What you have to do:
In the Satori scan documentation, which branch does the scan command use by default?

Scan

You can run a playbook on all the repositories of a Github account or on all the commits of a repository

Whenever you want to run an execution on each of the individual commits of a repository, you can use the scan functionality.

Scan Github Account Repositories

satori scan githubUsername/* --playbook satori://whatever

Example:

Scan Github Repository Commits

If you target a repo, the optional parameter -c is used to indicate the percentage of repository commits to include in the scan. For example -c 1 will scan 1% of the repository commits if you only want to take a sample. This is useful for sampling large repositories:

satori scan githubUsername/repository

Example:

If you however want to be sure that everything was tested, you can target full scan coverage on all the repository commits, you would:

satori scan githubUsername/repository -c 100

You can see how the results of your playbook affect different commits and forks of your repository.

Scan Information

If need to get the status of a scan, you can reference its id with:

satori scan ID

Example:

Scan Status

Since normally repositories have a lot of commits, you may want to check what the execution status is with this command:

satori scan ScanID status

It shows the current status, the amount of commits found, which ones were scanned, which ones are being scanned and which ones are scheduled to be scanned. Since no scan is being run at the time of executing this command, there is no progress but in other cases it would be a percentage.

Scan Stop

If at any point you want to cancel the scan, you use the stop action:

satori scan ScanID stop

Example:

Scan Reports

You can list the reports associated to a scan by running the command:

satori scan ID reports

Example:

Scan Clean

WARNING

This command will delete all the reports associated to a certain repository:

satori scan githubUsername/repository clean

Example:

You can also delete commit records along with reports:

satori scan githubUsername/repository clean --delete-commits

Advanced Scan Options

The satori scan command provides extensive options for controlling scanning behavior and filtering results.

Branch and Date Filtering

Flag	Description	Example
-b, --branch BRANCH	Scan specific branch (default: main)	satori scan user/repo -b develop
--from YYYY-MM-DD	Start date for scanning commits	satori scan user/repo --from 2024-01-01
--to YYYY-MM-DD	End date for scanning commits	satori scan user/repo --to 2024-12-31

Data and Configuration

Flag	Description	Example
-d, --data KEY=VALUE	Define parameters and their values	satori scan user/repo -d API_KEY=secret
--playbook URI	Use specific playbook instead of repository's default	satori scan user/repo --playbook satori://code/semgrep.yml

Execution Control

Flag	Description	Example
-s, --sync	Wait for scan to complete	satori scan user/repo -s
-o, --output	Display command output	satori scan user/repo -s --output
-r, --report	Display test results	satori scan user/repo -s --report
--skip-check	Skip repository existence check	satori scan user/repo --skip-check
--visibility {public|private|unlisted}	Set scan visibility	satori scan user/repo --visibility public

Report Pagination

Flag	Description	Example
-p, --page NUMBER	Show specific page of results	satori scan ID reports -p 2
-l, --limit NUMBER	Number of results per page (default: 20)	satori scan ID reports -l 50

Cleanup Options

Flag	Description	Example
--delete-commits	Delete commit records during cleanup	satori scan ID clean --delete-commits

Complete Scan Example

satori scan user/repo \
  -c 50 \
  -b develop \
  --from 2024-01-01 \
  --to 2024-12-31 \
  -d '{"API_KEY":"my-secret-key"}' \
  --playbook satori://code/semgrep.yml \
  --sync \
  --report \
  --visibility private

This command:

• Scans 50% of commits in the develop branch
• Limits to commits between January 1 and December 31, 2024
• Provides an API key as a secret parameter
• Uses the Semgrep playbook
• Waits for completion and displays the report
• Sets visibility to private

Supplied information:
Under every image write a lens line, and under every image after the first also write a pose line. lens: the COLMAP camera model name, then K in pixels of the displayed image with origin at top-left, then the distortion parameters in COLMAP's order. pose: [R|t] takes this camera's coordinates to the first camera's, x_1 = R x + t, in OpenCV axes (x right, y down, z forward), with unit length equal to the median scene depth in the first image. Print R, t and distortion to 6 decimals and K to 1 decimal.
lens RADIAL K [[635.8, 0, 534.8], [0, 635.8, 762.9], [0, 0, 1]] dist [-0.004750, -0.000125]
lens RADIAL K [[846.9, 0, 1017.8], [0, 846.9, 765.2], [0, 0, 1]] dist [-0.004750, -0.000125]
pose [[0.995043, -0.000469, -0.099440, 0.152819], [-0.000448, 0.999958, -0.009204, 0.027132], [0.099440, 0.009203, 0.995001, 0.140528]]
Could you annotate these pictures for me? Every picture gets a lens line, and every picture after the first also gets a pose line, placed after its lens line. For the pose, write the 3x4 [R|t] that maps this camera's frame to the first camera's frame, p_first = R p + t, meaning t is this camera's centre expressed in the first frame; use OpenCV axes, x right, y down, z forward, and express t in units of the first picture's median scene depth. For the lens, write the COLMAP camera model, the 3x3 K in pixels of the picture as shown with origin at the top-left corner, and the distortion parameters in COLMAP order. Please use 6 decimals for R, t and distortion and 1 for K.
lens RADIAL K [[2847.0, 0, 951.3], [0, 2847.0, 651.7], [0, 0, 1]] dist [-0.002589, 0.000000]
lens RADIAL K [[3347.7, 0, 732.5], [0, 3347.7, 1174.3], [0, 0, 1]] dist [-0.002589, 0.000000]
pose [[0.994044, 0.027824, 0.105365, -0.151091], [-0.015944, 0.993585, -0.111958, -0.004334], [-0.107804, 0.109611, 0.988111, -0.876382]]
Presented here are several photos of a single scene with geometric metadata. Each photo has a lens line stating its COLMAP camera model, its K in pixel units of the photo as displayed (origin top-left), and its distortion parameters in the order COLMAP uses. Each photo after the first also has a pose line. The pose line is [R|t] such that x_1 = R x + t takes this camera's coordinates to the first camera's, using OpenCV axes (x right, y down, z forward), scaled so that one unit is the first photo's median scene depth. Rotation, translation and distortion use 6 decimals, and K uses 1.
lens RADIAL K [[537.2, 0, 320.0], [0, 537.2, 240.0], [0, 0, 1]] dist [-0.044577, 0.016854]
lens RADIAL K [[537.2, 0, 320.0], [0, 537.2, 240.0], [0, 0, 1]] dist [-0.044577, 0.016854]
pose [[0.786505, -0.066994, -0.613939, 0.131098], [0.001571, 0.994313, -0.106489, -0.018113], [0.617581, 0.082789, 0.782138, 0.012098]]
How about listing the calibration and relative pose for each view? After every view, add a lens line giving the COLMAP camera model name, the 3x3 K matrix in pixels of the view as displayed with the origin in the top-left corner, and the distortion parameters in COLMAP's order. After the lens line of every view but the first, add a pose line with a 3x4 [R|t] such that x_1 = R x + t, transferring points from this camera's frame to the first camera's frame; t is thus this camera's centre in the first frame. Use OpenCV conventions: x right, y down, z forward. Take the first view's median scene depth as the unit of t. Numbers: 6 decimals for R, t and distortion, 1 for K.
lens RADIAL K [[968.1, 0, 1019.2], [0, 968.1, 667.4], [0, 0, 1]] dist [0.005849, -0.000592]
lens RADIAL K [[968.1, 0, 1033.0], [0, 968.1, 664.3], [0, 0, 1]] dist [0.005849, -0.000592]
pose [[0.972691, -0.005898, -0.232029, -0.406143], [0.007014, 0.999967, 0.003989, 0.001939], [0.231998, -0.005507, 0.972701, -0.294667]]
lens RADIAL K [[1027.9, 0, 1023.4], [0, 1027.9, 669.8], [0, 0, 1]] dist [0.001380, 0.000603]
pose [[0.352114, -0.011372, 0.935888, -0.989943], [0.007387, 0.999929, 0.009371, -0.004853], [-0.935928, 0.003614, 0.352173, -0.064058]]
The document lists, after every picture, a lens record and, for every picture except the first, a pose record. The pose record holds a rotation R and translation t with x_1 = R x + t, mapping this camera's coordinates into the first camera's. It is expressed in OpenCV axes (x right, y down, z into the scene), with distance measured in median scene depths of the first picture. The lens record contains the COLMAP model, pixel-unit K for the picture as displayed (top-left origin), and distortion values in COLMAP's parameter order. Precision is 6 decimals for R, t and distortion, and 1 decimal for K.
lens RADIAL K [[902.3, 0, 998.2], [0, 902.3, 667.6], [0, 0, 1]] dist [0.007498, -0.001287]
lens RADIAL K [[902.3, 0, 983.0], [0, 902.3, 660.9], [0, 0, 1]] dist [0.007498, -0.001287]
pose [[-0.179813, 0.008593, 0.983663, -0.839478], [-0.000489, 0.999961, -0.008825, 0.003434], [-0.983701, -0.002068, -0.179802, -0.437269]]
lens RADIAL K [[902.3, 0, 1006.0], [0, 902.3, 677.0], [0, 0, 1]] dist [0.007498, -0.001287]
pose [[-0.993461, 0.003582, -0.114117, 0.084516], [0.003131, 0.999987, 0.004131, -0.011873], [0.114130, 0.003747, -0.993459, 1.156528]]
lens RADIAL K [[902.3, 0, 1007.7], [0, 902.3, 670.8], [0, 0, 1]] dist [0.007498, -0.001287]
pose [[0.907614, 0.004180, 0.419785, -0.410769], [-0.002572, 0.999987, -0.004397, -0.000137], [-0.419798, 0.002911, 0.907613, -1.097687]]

Worked solution:
main